Saved entries
^^^^^^^^^^^^^^^^
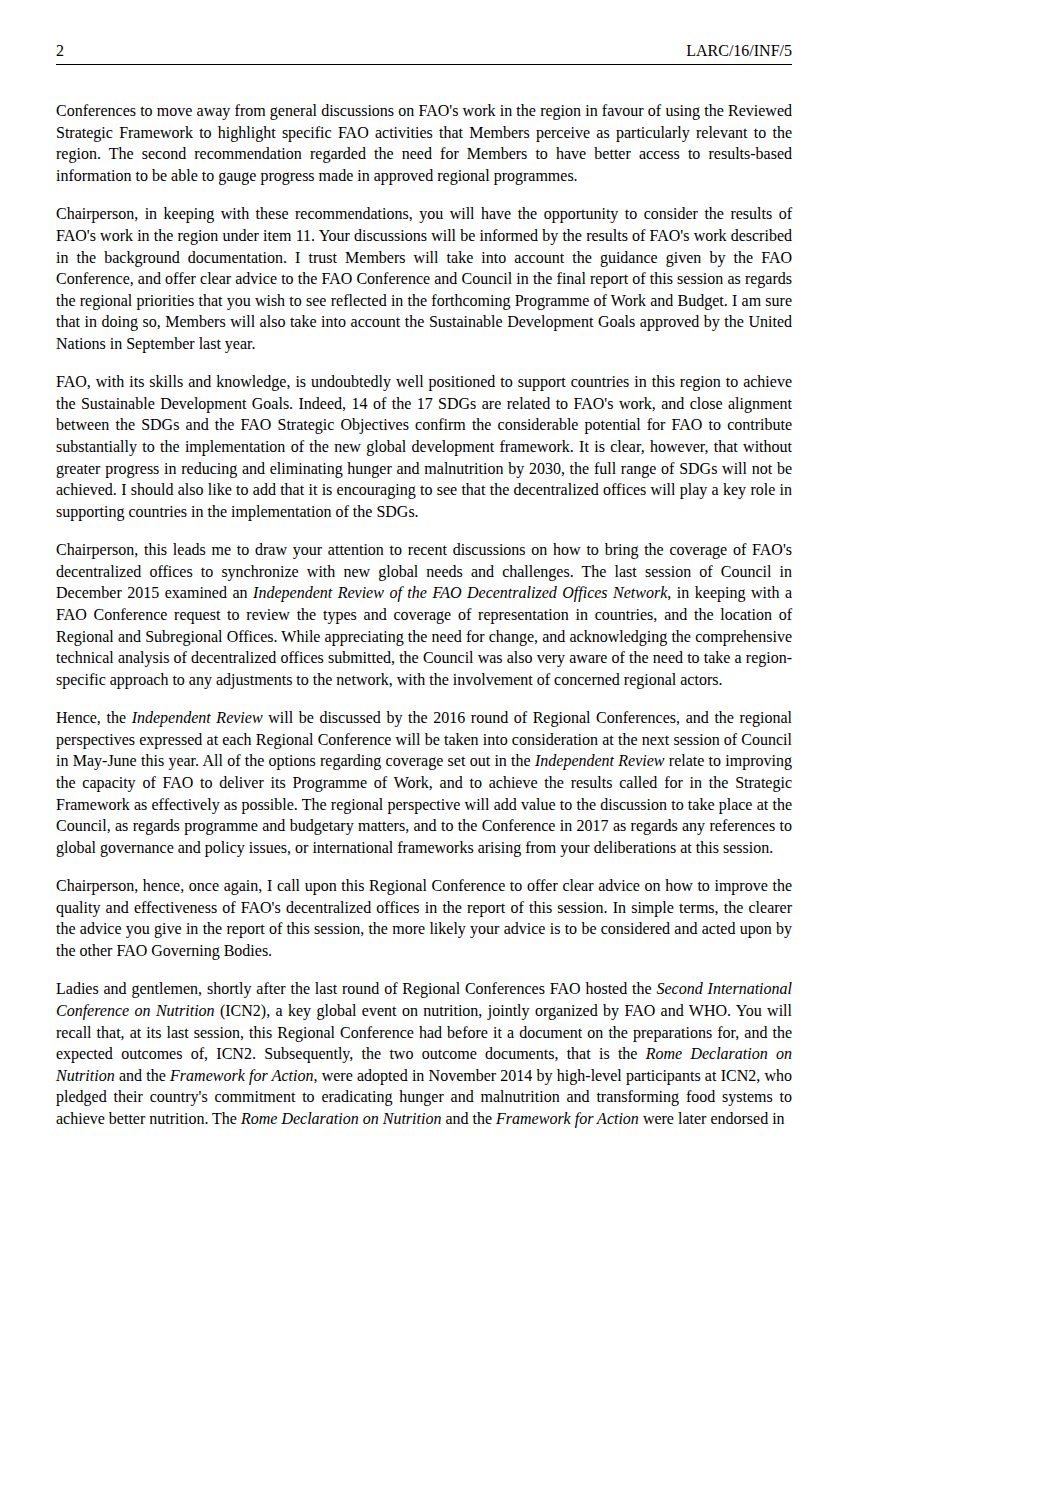2 LARC/16/INF/5
Conferences to move away from general discussions on FAO's work in the region in favour of using the Reviewed Strategic Framework to highlight specific FAO activities that Members perceive as particularly relevant to the region. The second recommendation regarded the need for Members to have better access to results-based information to be able to gauge progress made in approved regional programmes.
Chairperson, in keeping with these recommendations, you will have the opportunity to consider the results of FAO's work in the region under item 11. Your discussions will be informed by the results of FAO's work described in the background documentation. I trust Members will take into account the guidance given by the FAO Conference, and offer clear advice to the FAO Conference and Council in the final report of this session as regards the regional priorities that you wish to see reflected in the forthcoming Programme of Work and Budget. I am sure that in doing so, Members will also take into account the Sustainable Development Goals approved by the United Nations in September last year.
FAO, with its skills and knowledge, is undoubtedly well positioned to support countries in this region to achieve the Sustainable Development Goals. Indeed, 14 of the 17 SDGs are related to FAO's work, and close alignment between the SDGs and the FAO Strategic Objectives confirm the considerable potential for FAO to contribute substantially to the implementation of the new global development framework. It is clear, however, that without greater progress in reducing and eliminating hunger and malnutrition by 2030, the full range of SDGs will not be achieved. I should also like to add that it is encouraging to see that the decentralized offices will play a key role in supporting countries in the implementation of the SDGs.
Chairperson, this leads me to draw your attention to recent discussions on how to bring the coverage of FAO's decentralized offices to synchronize with new global needs and challenges. The last session of Council in December 2015 examined an Independent Review of the FAO Decentralized Offices Network, in keeping with a FAO Conference request to review the types and coverage of representation in countries, and the location of Regional and Subregional Offices. While appreciating the need for change, and acknowledging the comprehensive technical analysis of decentralized offices submitted, the Council was also very aware of the need to take a region-specific approach to any adjustments to the network, with the involvement of concerned regional actors.
Hence, the Independent Review will be discussed by the 2016 round of Regional Conferences, and the regional perspectives expressed at each Regional Conference will be taken into consideration at the next session of Council in May-June this year. All of the options regarding coverage set out in the Independent Review relate to improving the capacity of FAO to deliver its Programme of Work, and to achieve the results called for in the Strategic Framework as effectively as possible. The regional perspective will add value to the discussion to take place at the Council, as regards programme and budgetary matters, and to the Conference in 2017 as regards any references to global governance and policy issues, or international frameworks arising from your deliberations at this session.
Chairperson, hence, once again, I call upon this Regional Conference to offer clear advice on how to improve the quality and effectiveness of FAO's decentralized offices in the report of this session. In simple terms, the clearer the advice you give in the report of this session, the more likely your advice is to be considered and acted upon by the other FAO Governing Bodies.
Ladies and gentlemen, shortly after the last round of Regional Conferences FAO hosted the Second International Conference on Nutrition (ICN2), a key global event on nutrition, jointly organized by FAO and WHO. You will recall that, at its last session, this Regional Conference had before it a document on the preparations for, and the expected outcomes of, ICN2. Subsequently, the two outcome documents, that is the Rome Declaration on Nutrition and the Framework for Action, were adopted in November 2014 by high-level participants at ICN2, who pledged their country's commitment to eradicating hunger and malnutrition and transforming food systems to achieve better nutrition. The Rome Declaration on Nutrition and the Framework for Action were later endorsed in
^^^^^^^^^^^^^^^^
**REQUIREMENT:**
With images excluded, write the records above out again exactly.

**RESULT OF THIS EXERCISE:**
2 LARC/16/INF/5
Conferences to move away from general discussions on FAO's work in the region in favour of using the Reviewed Strategic Framework to highlight specific FAO activities that Members perceive as particularly relevant to the region. The second recommendation regarded the need for Members to have better access to results-based information to be able to gauge progress made in approved regional programmes.
Chairperson, in keeping with these recommendations, you will have the opportunity to consider the results of FAO's work in the region under item 11. Your discussions will be informed by the results of FAO's work described in the background documentation. I trust Members will take into account the guidance given by the FAO Conference, and offer clear advice to the FAO Conference and Council in the final report of this session as regards the regional priorities that you wish to see reflected in the forthcoming Programme of Work and Budget. I am sure that in doing so, Members will also take into account the Sustainable Development Goals approved by the United Nations in September last year.
FAO, with its skills and knowledge, is undoubtedly well positioned to support countries in this region to achieve the Sustainable Development Goals. Indeed, 14 of the 17 SDGs are related to FAO's work, and close alignment between the SDGs and the FAO Strategic Objectives confirm the considerable potential for FAO to contribute substantially to the implementation of the new global development framework. It is clear, however, that without greater progress in reducing and eliminating hunger and malnutrition by 2030, the full range of SDGs will not be achieved. I should also like to add that it is encouraging to see that the decentralized offices will play a key role in supporting countries in the implementation of the SDGs.
Chairperson, this leads me to draw your attention to recent discussions on how to bring the coverage of FAO's decentralized offices to synchronize with new global needs and challenges. The last session of Council in December 2015 examined an Independent Review of the FAO Decentralized Offices Network, in keeping with a FAO Conference request to review the types and coverage of representation in countries, and the location of Regional and Subregional Offices. While appreciating the need for change, and acknowledging the comprehensive technical analysis of decentralized offices submitted, the Council was also very aware of the need to take a region-specific approach to any adjustments to the network, with the involvement of concerned regional actors.
Hence, the Independent Review will be discussed by the 2016 round of Regional Conferences, and the regional perspectives expressed at each Regional Conference will be taken into consideration at the next session of Council in May-June this year. All of the options regarding coverage set out in the Independent Review relate to improving the capacity of FAO to deliver its Programme of Work, and to achieve the results called for in the Strategic Framework as effectively as possible. The regional perspective will add value to the discussion to take place at the Council, as regards programme and budgetary matters, and to the Conference in 2017 as regards any references to global governance and policy issues, or international frameworks arising from your deliberations at this session.
Chairperson, hence, once again, I call upon this Regional Conference to offer clear advice on how to improve the quality and effectiveness of FAO's decentralized offices in the report of this session. In simple terms, the clearer the advice you give in the report of this session, the more likely your advice is to be considered and acted upon by the other FAO Governing Bodies.
Ladies and gentlemen, shortly after the last round of Regional Conferences FAO hosted the Second International Conference on Nutrition (ICN2), a key global event on nutrition, jointly organized by FAO and WHO. You will recall that, at its last session, this Regional Conference had before it a document on the preparations for, and the expected outcomes of, ICN2. Subsequently, the two outcome documents, that is the Rome Declaration on Nutrition and the Framework for Action, were adopted in November 2014 by high-level participants at ICN2, who pledged their country's commitment to eradicating hunger and malnutrition and transforming food systems to achieve better nutrition. The Rome Declaration on Nutrition and the Framework for Action were later endorsed in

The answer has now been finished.